This study aimed to show aromatic profile of wines produced from two
autochthonous grape cultivars Krstac (K) and Zizak (Z). During the wine
production two enzymatic preparations (EP) (Lallzyme cuvee blanc (CB) and
Lallzyme enzymatic preparation ? (EB)) and different time of skin contact (4
and 8 h) were applied. Aromatic compounds were detected by GC/FID-MS
analysis. Significantly higher content of total detected aromatic compounds
compared to appropriate controls (168.54 and 161.72 mg L-1) was observed for
K EB4h (176.33 mg L-1) and Z CB4h (177.29 mg L-1) wines. Skin contact and
usage of EP mostly increased content of 2-phenylethyl and isoamyl alcohols.

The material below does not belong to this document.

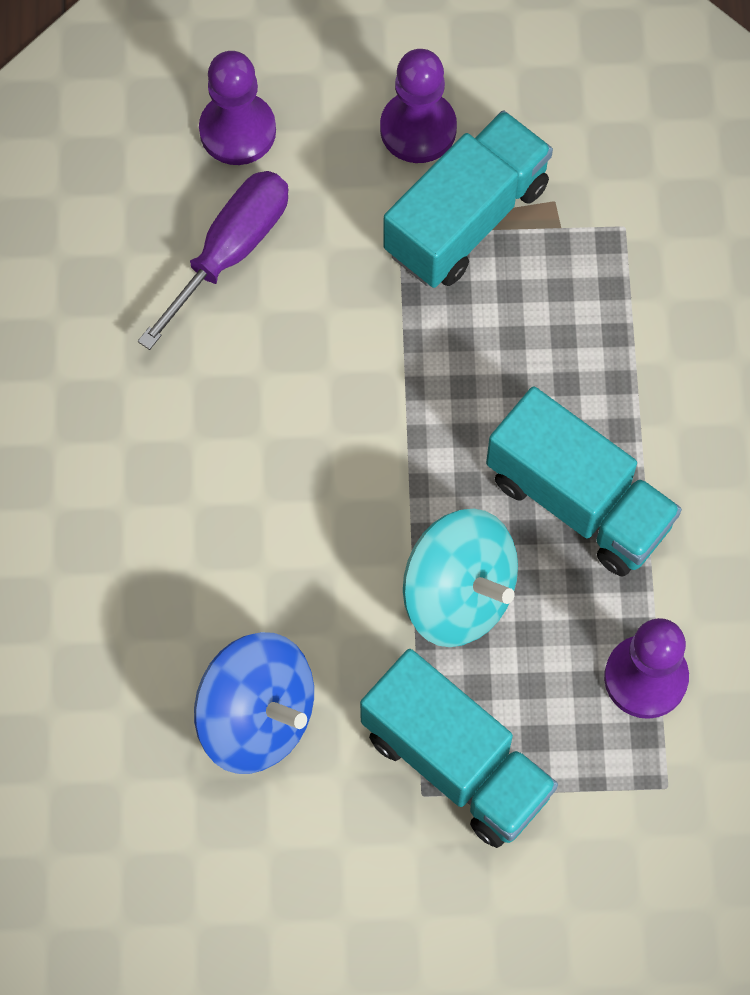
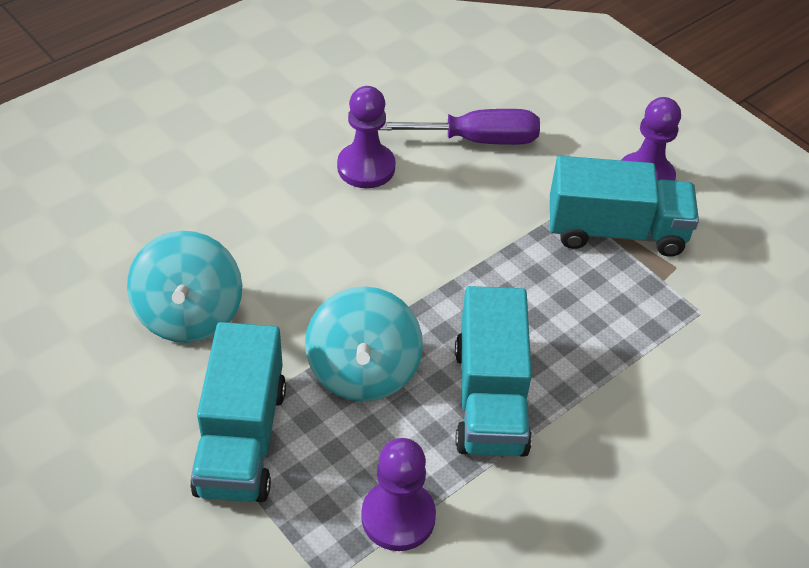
camera: 50 degrees right, 20 degrees down
(237, 131) = (552, 104): purple pawn -> purple pawn (366, 167)
(257, 717) = (189, 314): blue spinning top -> turquoise spinning top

Wines from both varieties showed higher content of hexanoic and octanoic
acids compared to control. It is interesting to emphasize that content of
esters which are responsible for fruity aroma of wine which is important for
pleasant taste (isoamyl acetate - banana, ethyl hexanoate - ripe banana,
2-phenylethyl acetate - powerful fruity rose like) were increased in all
samples compared to controls. The highest grades after sensory evaluation
were obtained for K EB 8h (18.0 out of 20.0) and Z CB 8h (18.2 out of 20.0).